A brief assessment revealed that the baby was pretty stable. She had an entry wound in the top left corner of her chest and the bullet had ended up in her abdomen. There was bleeding around the lung (a haemothorax) and, I expect, a whole load of punctured bowel. Kids can be very deceptive – one minute they are fine, even if a large bullet has made a small journey through some of their vital organs – and suddenly, they will decompensate and die very quickly if not managed appropriately. Quite frankly, I have had enough of children dying from traumatic injuries and it feels like it has happened far too often recently – such as the five year old who suffered severe internal bleeding after being struck by a car a few weeks ago. If only he could have got to a surgical facility in time. We waited for five hours until the ambulance never arrived and he said goodbye to this world.

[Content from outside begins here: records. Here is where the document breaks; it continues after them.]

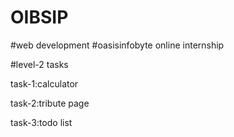 # OIBSIP
#web development
#oasisinfobyte online internship

#level-2 tasks

task-1:calculator

task-2:tribute page

task-3:todo list
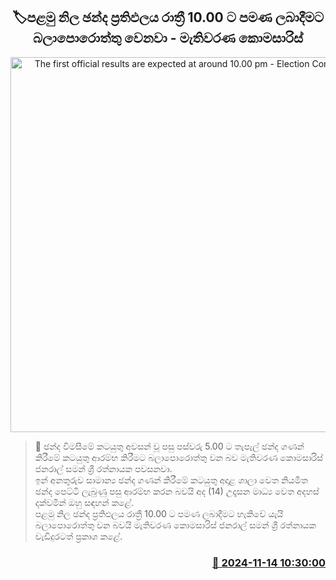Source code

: <p align='center'><b><h2 align='center' title='The first official results are expected at around 10.00 pm - Election Commissioner'>🏷පළමු නිල ඡන්ද ප්‍රතිඵලය රාත්‍රී 10.00 ට පමණ ලබාදීමට බලාපොරොත්තු වෙනවා - මැතිවරණ කොමසාරිස්</h2></b></p>
<p align='center'><img src='https://helakuru.sgp1.cdn.digitaloceanspaces.com/esana/images/lib/saman-sri-rathnayake-electionday.jpg' width='600' alt='The first official results are expected at around 10.00 pm - Election Commissioner'></p>

>📝 ඡන්ද විමසීමේ කටයුතු අවසන් වූ පසු පස්වරු 5.00 ට තැපැල් ඡන්ද ගණන් කිරීමේ කටයුතු ආරම්භ කිරීමට බලාපොරොත්තු වන බව මැතිවරණ කොමසාරිස් ජනරාල් සමන් ශ්‍රී රත්නායක පවසනවා.<br>ඉන් අනතුරුව සාමාන්‍ය ඡන්ද ගණන් කිරීමේ කටයුතු අදාළ ශාලා වෙත නියමිත ඡන්ද පෙට්ටි ලැබුණු පසු ආරම්භ කරන බවයි අද (14) උදෑසන මාධ්‍ය වෙත අදහස් දක්වමින් ඔහු සඳහන් කළේ.<br>පළමු නිල ඡන්ද ප්‍රතිඵලය රාත්‍රී 10.00 ට පමණ ලබාදීමට හැකිවේ යැයි බලාපොරොත්තු වන බවයි මැතිවරණ කොමසාරිස් ජනරාල් සමන් ශ්‍රී රත්නායක වැඩිදුරටත් ප්‍රකාශ කළේ. <br>

<h3 align='right'><a href='https://www.helakuru.lk/esana/p/105030/'>📅 2024-11-14 10:30:00</a></h3>
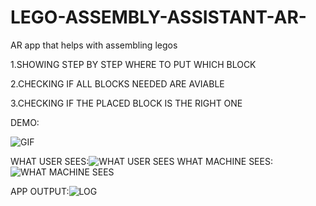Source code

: # LEGO-ASSEMBLY-ASSISTANT-AR-
AR app that helps with assembling legos

1.SHOWING STEP BY STEP WHERE TO PUT WHICH BLOCK

2.CHECKING IF ALL BLOCKS NEEDED ARE AVIABLE

3.CHECKING IF THE PLACED BLOCK IS THE RIGHT ONE

DEMO:



![GIF](https://github.com/QwakDev/LEGO-ASSEMBLY-ASSISTANT-AR-/assets/130720687/e126d403-6553-446e-a4db-ce96629a7bbe)


WHAT USER SEES:![WHAT USER SEES](https://github.com/QwakDev/LEGO-ASSEMBLY-ASSISTANT-AR-/assets/130720687/9559b76e-b8b6-4248-9338-75a47feea4bf)
WHAT MACHINE SEES:![WHAT MACHINE SEES](https://github.com/QwakDev/LEGO-ASSEMBLY-ASSISTANT-AR-/assets/130720687/6d729d28-b599-45f5-8131-c6237a5726af)


APP OUTPUT:![LOG](https://github.com/QwakDev/LEGO-ASSEMBLY-ASSISTANT-AR-/assets/130720687/705edd7f-b19d-4765-b89a-d1d386d133e7)

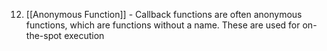 12. [[Anonymous Function]] - Callback functions are often anonymous functions, which are functions without a name. These are used for on-the-spot execution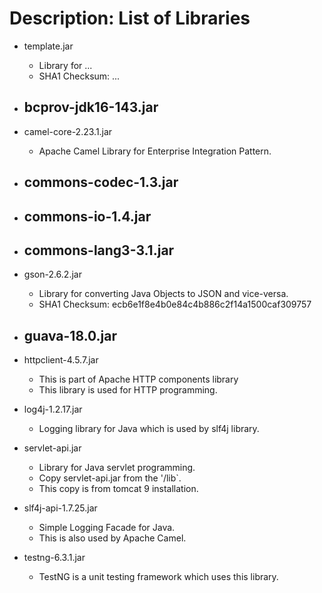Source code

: # Description: List of Libraries

* template.jar
	- Library for ...
	- SHA1 Checksum: ...

* bcprov-jdk16-143.jar
	- 

* camel-core-2.23.1.jar
	- Apache Camel Library for Enterprise Integration Pattern.

* commons-codec-1.3.jar
	- 

* commons-io-1.4.jar
	- 

* commons-lang3-3.1.jar
	- 

* gson-2.6.2.jar
	- Library for converting Java Objects to JSON and vice-versa.
	- SHA1 Checksum: ecb6e1f8e4b0e84c4b886c2f14a1500caf309757

* guava-18.0.jar
	- 

* httpclient-4.5.7.jar
	- This is part of Apache HTTP components library 
	- This library is used for HTTP programming. 

* log4j-1.2.17.jar
	- Logging library for Java which is used by slf4j library.

* servlet-api.jar
    - Library for Java servlet programming.
    - Copy servlet-api.jar from the '<tomcat-installation-directory>/lib`.
    - This copy is from tomcat 9 installation.

* slf4j-api-1.7.25.jar
	- Simple Logging Facade for Java.
	- This is also used by Apache Camel.

* testng-6.3.1.jar
	- TestNG is a unit testing framework which uses this library.
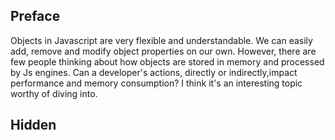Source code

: ## Preface

Objects in Javascript are very flexible and understandable. We can easily add, remove and modify object properties on our own. However, there are few people thinking about how objects are stored in memory and processed by Js engines. Can a developer's actions, directly or indirectly,impact performance and memory consumption? I think it's an interesting topic worthy of diving into.

## Hidden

As mentioned before, the ambulance service is pretty dismal here (I guess the flip side of the argument is at least we have one). However, there is one exception: Did I ever mention Holy Cross has a helicopter pad?
 Once the infant was stabilised I called Metro (the ambulance control board) and explained my case; I asked for air support as I was worried the infant would suddenly turn. The response I got was: “You want a chopper? Ok, I’ll call you back.” Four brief phone calls later I spoke to a lovely paramedic in East London, where the chopper is based – about 6 hours drive from here. I was expecting to be let down, instead her final words were: “OK then, we’ll be with you in about an hour.” Eureka! The adrenaline started flowing through my veins – I can’t explain why – I was teaming with excitement. However, I didn’t let this show – I wanted to remain composed in this delicate situation. The response of my nurses when I told them was of sheer joy – so, I let them do the singing and dancing whilst I nervously waited and checked on the baby every fifteen minutes whilst I continued with ward rounds as usual.

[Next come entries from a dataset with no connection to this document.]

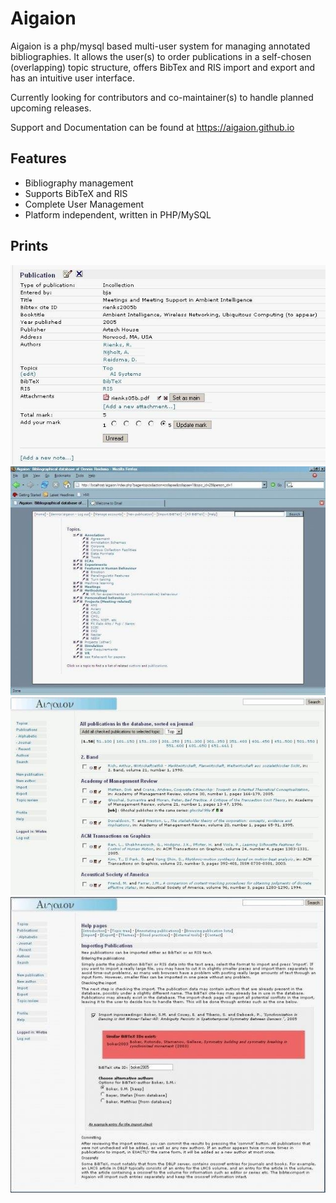 # Aigaion

Aigaion is a php/mysql based multi-user system for managing annotated bibliographies. It allows the user(s) to order publications in a self-chosen (overlapping) topic structure, offers BibTex and RIS import and export and has an intuitive user interface.

Currently looking for contributors and co-maintainer(s) to handle planned upcoming releases.

Support and Documentation can be found at https://aigaion.github.io


## Features

 * Bibliography management
 * Supports BibTeX and RIS
 * Complete User Management
 * Platform independent, written in PHP/MySQL

## Prints

<img src="https://github.com/aigaion/aigaion.github.io/blob/main/img/1.jpeg">
<img src="https://github.com/aigaion/aigaion.github.io/blob/main/img/2.jpeg">
<img src="https://github.com/aigaion/aigaion.github.io/blob/main/img/3.jpeg">
<img src="https://github.com/aigaion/aigaion.github.io/blob/main/img/4.jpeg">

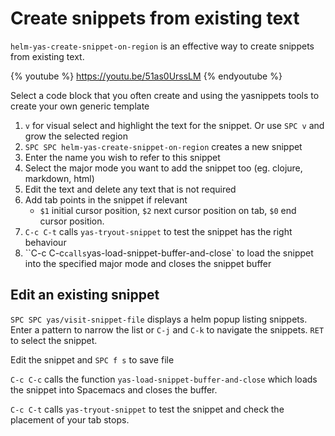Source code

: # Create snippets from existing text

`helm-yas-create-snippet-on-region` is an effective way to create snippets from existing text.

{% youtube %}
https://youtu.be/51as0UrssLM
{% endyoutube %}


Select a code block that you often create and using the yasnippets tools to create your own generic template

1. `v` for visual select and highlight the text for the snippet. Or use `SPC v` and grow the selected region
2. `SPC SPC helm-yas-create-snippet-on-region` creates a new snippet
3. Enter the name you wish to refer to this snippet
4. Select the major mode you want to add the snippet too (eg. clojure, markdown, html)
5. Edit the text and delete any text that is not required
6. Add tab points in the snippet if relevant
     - `$1` initial cursor position, `$2` next cursor position on tab, `$0` end cursor position.
7. `C-c C-t` calls `yas-tryout-snippet` to test the snippet has the right behaviour
8. ``C-c C-c` calls `yas-load-snippet-buffer-and-close` to load the snippet into the specified major mode and closes the snippet buffer


## Edit an existing snippet

`SPC SPC yas/visit-snippet-file` displays a helm popup listing snippets. Enter a pattern to narrow the list or `C-j` and `C-k` to navigate the snippets. `RET` to select the snippet.

Edit the snippet and `SPC f s` to save file

`C-c C-c` calls the function `yas-load-snippet-buffer-and-close` which loads the snippet into Spacemacs and closes the buffer.

`C-c C-t` calls `yas-tryout-snippet` to test the snippet and check the placement of your tab stops.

After a slight detour from being given the wrong coordinates, the pilot called me from the aircraft for directions – a lot easier than you would expect: “Just follow the tar road and look for me waving.” The plan worked very well. It was a magnificent site to see the chopper circle round the hospital and land on what the pilot described as: “The best chopper pad I have had pleasure of landing on in the Transkei. We’ll happily return.”

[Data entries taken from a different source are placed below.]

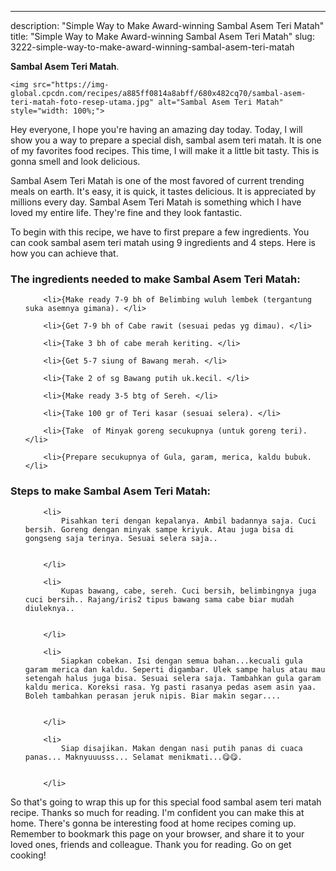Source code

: ---
description: "Simple Way to Make Award-winning Sambal Asem Teri Matah"
title: "Simple Way to Make Award-winning Sambal Asem Teri Matah"
slug: 3222-simple-way-to-make-award-winning-sambal-asem-teri-matah

<p>
	<strong>Sambal Asem Teri Matah</strong>. 
	
</p>
<p>
	
	<img src="https://img-global.cpcdn.com/recipes/a885ff0814a8abff/680x482cq70/sambal-asem-teri-matah-foto-resep-utama.jpg" alt="Sambal Asem Teri Matah" style="width: 100%;">
	
	
</p>
<p>
	Hey everyone, I hope you're having an amazing day today. Today, I will show you a way to prepare a special dish, sambal asem teri matah. It is one of my favorites food recipes. This time, I will make it a little bit tasty. This is gonna smell and look delicious.
</p>
	
<p>
	
</p>
<p>
	Sambal Asem Teri Matah is one of the most favored of current trending meals on earth. It's easy, it is quick, it tastes delicious. It is appreciated by millions every day. Sambal Asem Teri Matah is something which I have loved my entire life. They're fine and they look fantastic.
</p>

<p>
To begin with this recipe, we have to first prepare a few ingredients. You can cook sambal asem teri matah using 9 ingredients and 4 steps. Here is how you can achieve that.
</p>

<h3>The ingredients needed to make Sambal Asem Teri Matah:</h3>

<ol>
	
		<li>{Make ready 7-9 bh of Belimbing wuluh lembek (tergantung suka asemnya gimana). </li>
	
		<li>{Get 7-9 bh of Cabe rawit (sesuai pedas yg dimau). </li>
	
		<li>{Take 3 bh of cabe merah keriting. </li>
	
		<li>{Get 5-7 siung of Bawang merah. </li>
	
		<li>{Take 2 of sg Bawang putih uk.kecil. </li>
	
		<li>{Make ready 3-5 btg of Sereh. </li>
	
		<li>{Take 100 gr of Teri kasar (sesuai selera). </li>
	
		<li>{Take  of Minyak goreng secukupnya (untuk goreng teri). </li>
	
		<li>{Prepare secukupnya of Gula, garam, merica, kaldu bubuk. </li>
	
</ol>
<p>
	
</p>

<h3>Steps to make Sambal Asem Teri Matah:</h3>

<ol>
	
		<li>
			Pisahkan teri dengan kepalanya. Ambil badannya saja. Cuci bersih. Goreng dengan minyak sampe kriyuk. Atau juga bisa di gongseng saja terinya. Sesuai selera saja..
			
			
		</li>
	
		<li>
			Kupas bawang, cabe, sereh. Cuci bersih, belimbingnya juga cuci bersih.. Rajang/iris2 tipus bawang sama cabe biar mudah diuleknya..
			
			
		</li>
	
		<li>
			Siapkan cobekan. Isi dengan semua bahan...kecuali gula garam merica dan kaldu. Seperti digambar. Ulek sampe halus atau mau setengah halus juga bisa. Sesuai selera saja. Tambahkan gula garam kaldu merica. Koreksi rasa. Yg pasti rasanya pedas asem asin yaa. Boleh tambahkan perasan jeruk nipis. Biar makin segar....
			
			
		</li>
	
		<li>
			Siap disajikan. Makan dengan nasi putih panas di cuaca panas... Maknyuuusss... Selamat menikmati...😋😋.
			
			
		</li>
	
</ol>

<p>
	
</p>

<p>
	So that's going to wrap this up for this special food sambal asem teri matah recipe. Thanks so much for reading. I'm confident you can make this at home. There's gonna be interesting food at home recipes coming up. Remember to bookmark this page on your browser, and share it to your loved ones, friends and colleague. Thank you for reading. Go on get cooking!
</p>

The infant made it to the referral unit: I am eagerly waiting to hear of her outcome. News on the grape vine is that she was transferred onto an even higher level of care.
This is a supine xray of the baby - the bullet went in just by the "L" mark in the top right hand corner of the image and ended up in her abdomen where you can see it. Notice the opacification in the left side of the chest - that's a haemothorax (blood on the chest - the infant is lying flat, so there's no fluid level)

My colleague caught a snap of me - I think the image speaks for itself: Relief.

I think I'm quite excited, but am pulling a very contorted expression.

Chopper

Three TB patients on TB ward catching a few rays and enjoying the helicopter spectacle.